The danger with predetermination is that it removes moral responsibility for our actions. At the very least, we must have moral free will. Judaism has always recognised this. A wonderful midrash has an angel bringing every foetus before God and asking, “will this person be clever or stupid? rich or poor? famous or unknown?” and God can answer all of those questions. But the one question that is beyond even God, suggests the midrash, is “will this person be good or bad?” In other words, God can be ‘all-knowing’ about everything – except a person’s moral behaviour.
For if that were to be predetermined, and if we were always punished for doing wrong and always rewarded for doing good, what virtue would there be in doing good? If we knew we would always be rewarded for doing good and punished for doing wrong, we would have to be masochists, stupid or both, not to do good all the time.
And these questions are pertinent now in particular as we stand just two weeks away from the seasons of Days of Awe. For repentance has to be based on the premise that we do have free will. Without that there would be no purpose to Rosh Hashanah and Yom Kippur. Free will implies that we can look at our past and decide about some different direction in our life.
That’s why I dislike the word ‘repentance.’ It suggests feeling regret for things we have done is somehow sufficient. And regret is, of course, part of the process. But the Hebrew ‘teshuvah,’ badly translated as ‘repentance’ really means ‘turning’ or ‘returning.’ It’s not a single act, but a process, a gradual turning away from one path and resolving to follow another. As Adin Steinsaltz puts it, teshuvah is “the potential for something else.” (Machzor p736)
My old school chum, Lord Jonathan Sacks, tells how he once went to see the last Lubavitch Rebbe. In the midst of the conversation he said “in the situation in which I find myself….” At which point Sacks says the Rebbe interrupted him, “nobody finds themselves in a situation. We put ourselves in it.” In other words, things don’t just happen to us. We are not simply passive participants nor zombie-like marionettes, simply reacting to what goes on around us.
Nor, of course, re we totally free agents. We live in a context with others whom we must take into account. There are all sorts of constraints on our behaviour. But that’s far from saying all is predetermined.
Writing in the 12thC, Maimonides connected his discussion of free will with that of repentance. We all have free will, he argued. Which path we follow in life is up to us and we shouldn’t believe what many ignorant people believe – that “God desires that a person from their birth should be either righteous or wicked.” (Mishneh Torah, Hilchot Teshuvah 5.1-2.)
At the end of the day, we don’t, of course, know what the extent of our free will is. But we have to live by a sort of unprovable operating principle – namely, that we do have free will and can make choices in our lives. To live by any other, equally unprovable operating principle, seems to be worse still. And that was one of the verses in our Torah reading: one generation will not be held accountable for the wrongdoings of another (Deuteronomy 24:16.)

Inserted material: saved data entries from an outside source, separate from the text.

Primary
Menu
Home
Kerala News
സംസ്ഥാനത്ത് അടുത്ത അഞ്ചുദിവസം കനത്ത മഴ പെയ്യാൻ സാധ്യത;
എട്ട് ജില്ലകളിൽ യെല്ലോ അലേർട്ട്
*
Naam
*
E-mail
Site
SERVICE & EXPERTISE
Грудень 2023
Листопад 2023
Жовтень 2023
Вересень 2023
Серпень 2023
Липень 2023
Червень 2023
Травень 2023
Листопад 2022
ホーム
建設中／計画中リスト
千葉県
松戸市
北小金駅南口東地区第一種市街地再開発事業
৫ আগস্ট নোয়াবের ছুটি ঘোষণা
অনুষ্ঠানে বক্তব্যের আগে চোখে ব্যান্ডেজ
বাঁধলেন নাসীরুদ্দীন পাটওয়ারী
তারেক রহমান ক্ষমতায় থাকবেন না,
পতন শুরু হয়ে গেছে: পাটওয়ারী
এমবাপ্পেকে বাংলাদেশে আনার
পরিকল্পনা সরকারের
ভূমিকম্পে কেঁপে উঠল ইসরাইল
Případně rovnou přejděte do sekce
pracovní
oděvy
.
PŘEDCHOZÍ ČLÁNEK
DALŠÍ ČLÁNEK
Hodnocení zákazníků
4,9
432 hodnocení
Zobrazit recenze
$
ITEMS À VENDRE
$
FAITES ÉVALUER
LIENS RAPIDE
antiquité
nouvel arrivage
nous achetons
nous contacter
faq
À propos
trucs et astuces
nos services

The Days of Awe are not, in essence, about eliminating sin (however we understand that word) from our lives. That will only happen when there has been some inner renewal of ourselves as individuals, some redirection of our lives, casting off the shackles of habit and conditioning – the predetermination we impose on ourselves. As human beings, we are “torn between evil and ethic, between apathy and ideal, between inertia and desire for improvement.” (Irving Greenberg, The Jewish Way, Summit Books, New York 1988) p211.
Many forces in our lives say that to us that human beings cannot change – we are what we are. This coming season gives out a different message – what we are is only a station on the line not the final terminus. We do have freewill and can use it as an instrument for change in our lives.